Sensitivity to numerical precision limits deployment flexibility.

vs. Standard Speculative Decoding: Standard methods accept ~20 tokens per round; AutoJudge achieves 40+, doubling the acceptance rate.
vs. Judge Decoding (manual): Manual annotation does not scale; AutoJudge automates the process.
vs. EAGLE/Medusa: These methods improve draft quality and are orthogonal to AutoJudge, which relaxes verification.

Rating¶

Novelty: ⭐⭐⭐⭐ Automating token importance annotation is a practical innovation.
Experimental Thoroughness: ⭐⭐⭐⭐ Covers GSM8K, LiveCodeBench, EAGLE stacking, and vLLM integration.
Writing Quality: ⭐⭐⭐⭐ Algorithm descriptions are clear.
Value: ⭐⭐⭐⭐ Advances Judge Decoding from theory to practice.
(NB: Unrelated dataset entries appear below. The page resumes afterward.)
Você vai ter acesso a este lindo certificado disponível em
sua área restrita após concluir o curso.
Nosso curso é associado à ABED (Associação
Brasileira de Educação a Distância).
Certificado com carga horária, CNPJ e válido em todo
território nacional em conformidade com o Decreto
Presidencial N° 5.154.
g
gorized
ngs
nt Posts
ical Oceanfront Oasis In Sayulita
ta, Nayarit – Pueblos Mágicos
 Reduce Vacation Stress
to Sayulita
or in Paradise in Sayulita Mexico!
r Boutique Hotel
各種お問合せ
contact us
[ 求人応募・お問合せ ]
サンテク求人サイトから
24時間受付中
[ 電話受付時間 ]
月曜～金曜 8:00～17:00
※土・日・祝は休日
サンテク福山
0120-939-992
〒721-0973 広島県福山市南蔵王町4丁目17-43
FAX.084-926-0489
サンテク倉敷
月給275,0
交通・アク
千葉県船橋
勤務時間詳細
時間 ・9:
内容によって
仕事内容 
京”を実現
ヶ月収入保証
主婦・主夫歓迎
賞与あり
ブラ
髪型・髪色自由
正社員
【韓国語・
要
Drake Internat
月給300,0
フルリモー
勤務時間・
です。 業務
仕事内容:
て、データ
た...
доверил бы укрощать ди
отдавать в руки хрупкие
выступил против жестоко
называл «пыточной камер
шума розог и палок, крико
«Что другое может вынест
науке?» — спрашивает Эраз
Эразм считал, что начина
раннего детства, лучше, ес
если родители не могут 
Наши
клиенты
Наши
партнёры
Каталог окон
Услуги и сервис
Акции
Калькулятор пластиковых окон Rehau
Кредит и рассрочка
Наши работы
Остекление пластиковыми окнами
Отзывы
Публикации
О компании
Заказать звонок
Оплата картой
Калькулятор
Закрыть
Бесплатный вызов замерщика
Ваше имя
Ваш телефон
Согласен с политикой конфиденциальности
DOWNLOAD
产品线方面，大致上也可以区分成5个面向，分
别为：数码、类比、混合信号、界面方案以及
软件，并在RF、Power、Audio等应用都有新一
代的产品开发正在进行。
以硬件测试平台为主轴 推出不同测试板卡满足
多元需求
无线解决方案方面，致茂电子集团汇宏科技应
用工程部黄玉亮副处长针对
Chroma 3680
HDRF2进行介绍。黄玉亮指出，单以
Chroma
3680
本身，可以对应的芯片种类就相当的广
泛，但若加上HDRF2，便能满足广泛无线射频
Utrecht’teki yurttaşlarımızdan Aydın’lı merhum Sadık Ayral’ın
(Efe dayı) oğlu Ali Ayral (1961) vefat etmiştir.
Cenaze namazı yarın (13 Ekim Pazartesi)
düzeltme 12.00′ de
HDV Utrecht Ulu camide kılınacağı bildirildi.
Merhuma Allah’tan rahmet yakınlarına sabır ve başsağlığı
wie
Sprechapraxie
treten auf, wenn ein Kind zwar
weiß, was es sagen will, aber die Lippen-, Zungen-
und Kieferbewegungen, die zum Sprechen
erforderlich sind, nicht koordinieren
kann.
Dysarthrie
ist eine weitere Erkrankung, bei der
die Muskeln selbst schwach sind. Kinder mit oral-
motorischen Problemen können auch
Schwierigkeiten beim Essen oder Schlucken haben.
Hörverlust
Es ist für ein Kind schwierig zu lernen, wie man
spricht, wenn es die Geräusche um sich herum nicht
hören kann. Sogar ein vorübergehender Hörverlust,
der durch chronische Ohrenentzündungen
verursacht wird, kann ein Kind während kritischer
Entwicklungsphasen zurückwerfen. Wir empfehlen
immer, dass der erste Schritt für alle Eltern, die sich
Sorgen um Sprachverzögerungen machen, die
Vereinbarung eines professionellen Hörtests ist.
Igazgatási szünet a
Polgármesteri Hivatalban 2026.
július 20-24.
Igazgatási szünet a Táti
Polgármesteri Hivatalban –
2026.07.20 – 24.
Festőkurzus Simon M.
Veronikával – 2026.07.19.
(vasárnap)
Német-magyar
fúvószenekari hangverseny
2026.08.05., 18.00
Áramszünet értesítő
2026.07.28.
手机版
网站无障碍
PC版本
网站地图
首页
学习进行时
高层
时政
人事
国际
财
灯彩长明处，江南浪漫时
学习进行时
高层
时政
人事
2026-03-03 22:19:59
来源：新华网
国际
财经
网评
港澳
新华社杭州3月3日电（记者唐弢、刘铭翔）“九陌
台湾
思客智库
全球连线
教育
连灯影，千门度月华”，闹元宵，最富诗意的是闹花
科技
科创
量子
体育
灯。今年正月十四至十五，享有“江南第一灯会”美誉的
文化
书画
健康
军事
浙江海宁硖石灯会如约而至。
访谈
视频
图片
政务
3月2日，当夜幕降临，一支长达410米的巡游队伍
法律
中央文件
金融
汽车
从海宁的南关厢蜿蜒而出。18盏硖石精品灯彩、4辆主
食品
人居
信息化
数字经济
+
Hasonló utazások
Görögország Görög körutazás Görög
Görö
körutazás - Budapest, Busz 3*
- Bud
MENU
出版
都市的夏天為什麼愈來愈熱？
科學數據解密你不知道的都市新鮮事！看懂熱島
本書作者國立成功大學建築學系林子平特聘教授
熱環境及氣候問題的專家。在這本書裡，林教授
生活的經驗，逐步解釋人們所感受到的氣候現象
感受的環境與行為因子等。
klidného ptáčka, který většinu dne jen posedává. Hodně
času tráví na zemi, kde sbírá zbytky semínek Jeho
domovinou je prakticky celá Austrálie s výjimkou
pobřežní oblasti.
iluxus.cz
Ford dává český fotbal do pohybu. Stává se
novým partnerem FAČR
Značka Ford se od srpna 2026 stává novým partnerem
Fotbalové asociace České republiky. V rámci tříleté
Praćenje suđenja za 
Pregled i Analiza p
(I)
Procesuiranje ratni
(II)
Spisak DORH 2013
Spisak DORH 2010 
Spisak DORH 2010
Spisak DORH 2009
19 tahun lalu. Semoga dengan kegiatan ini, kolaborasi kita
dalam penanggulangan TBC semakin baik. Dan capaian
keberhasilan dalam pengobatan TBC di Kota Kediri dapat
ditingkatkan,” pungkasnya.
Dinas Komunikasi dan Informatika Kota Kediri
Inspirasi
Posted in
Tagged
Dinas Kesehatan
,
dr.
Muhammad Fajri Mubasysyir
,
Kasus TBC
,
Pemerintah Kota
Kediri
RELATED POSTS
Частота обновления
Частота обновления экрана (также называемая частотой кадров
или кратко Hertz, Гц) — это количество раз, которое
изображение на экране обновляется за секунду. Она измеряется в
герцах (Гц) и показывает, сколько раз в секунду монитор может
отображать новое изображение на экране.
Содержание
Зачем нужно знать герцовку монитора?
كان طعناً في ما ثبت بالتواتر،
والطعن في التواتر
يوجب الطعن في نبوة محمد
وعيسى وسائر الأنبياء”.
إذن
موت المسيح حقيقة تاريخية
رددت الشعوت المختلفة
Supplementary Notes on the Method¶

Complexity of semi-greedy search: For a sequence of length \(L\) with \(M\) mismatched tokens, the search complexity is \(O(M \times T_{gen})\) (where \(T_{gen}\) is the time for a single generation pass). In practice, \(M \approx L/3\) (approximately one-third of tokens are mismatched), with each search taking ~1–2 minutes per sample.
Classifier feature selection: Concatenating hidden states from both draft and target models (rather than using either alone) yields better performance — the disagreement between the two models is itself a strong signal of token importance.
Relationship to speculative decoding theory: Standard speculative decoding guarantees exact alignment with the target distribution (lossless); AutoJudge permits <2% accuracy loss in exchange for 2× speedup — an explicit accuracy–speed trade-off.